Ugh, that's gotta be so frustrating. At least my mom knows my memory is better than hers - she admits it during neutral and pleasant times, like when sharing old stories. But when it comes to things she said or did that hurt me, she goes from "Yeah, that sounds right," to, "I don't remember that." I don't know if it's a subconscious block, conscious denial, legit memory lapse, or what.

I know the tree remembers what the axe forgot and that my mom has never been one to self-reflect on her actions much, so it could go either way. Which reminds me, she absolutely expected me to master certain skills as a child that she still has barely grasped even today. Skills like anticipating others' emotions, being able to laugh at one's self, recognizing when one is wrong, and so on. Things that she insisted I do, but never set an example of how. She legit has told me, on numerous occasions, "Do as I say, not as I do."

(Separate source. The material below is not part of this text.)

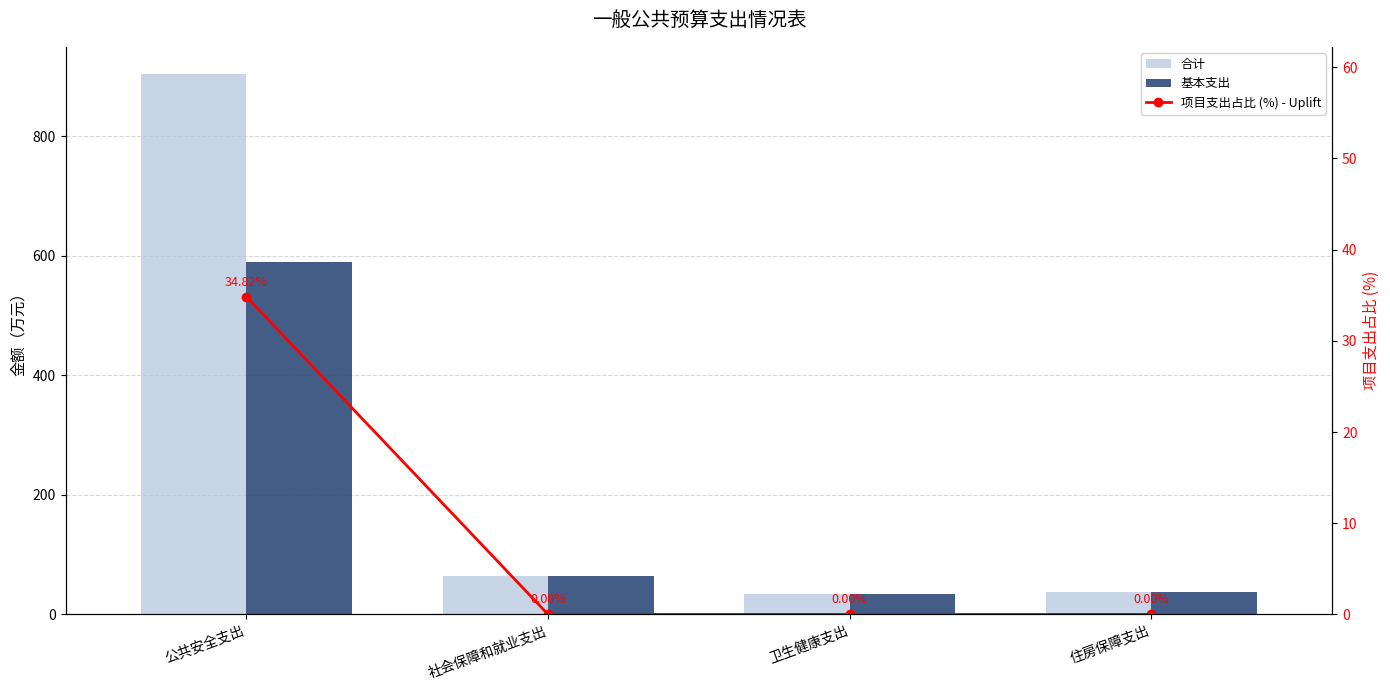

What is the average value of the 项目支出占比 (%) - Uplift series?

8.7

Ohh, don't worry, Ma, I'm way ahead of you. Why do you think your grandkids (my nieces/nephews) ask me to hang out all the time instead of you?

[-] swelter_spark@reddthat.com 2 points 3 days ago

"Do as I say, not as I do," was a common saying in my family, also. It sounds like she wanted you to be an adult while she still felt like a child. I think some parents never grew up.

[-] HollowNaught@lemmy.world 7 points 5 days ago

My dad was borderline abusive when I was young, but as soon as I hit puberty he stopped being like that and started saying "you can come to me about anything"

Is he a better person now? Yeah, probably. Do I trust him more now? Yeah, probably.

Will I ever go to him for help before exhausting literally every other option? Absolutely not

[-] lka1988@sh.itjust.works 9 points 5 days ago

If you have ever told your kids “You can tell me the truth” and then proceeded to lose your shit when you heard the truth, your kids are NEVER going to be open and honest with you.

This is one of the things I told myself I would never do, and I've stuck to it. I'm a father of 5, including three daughters. When they started going through puberty, I made it a point to let them know that they can come to me with questions if they wanted to, and that I will never, ever make them feel weird about it. My eldest is 14 now and has held me to that promise.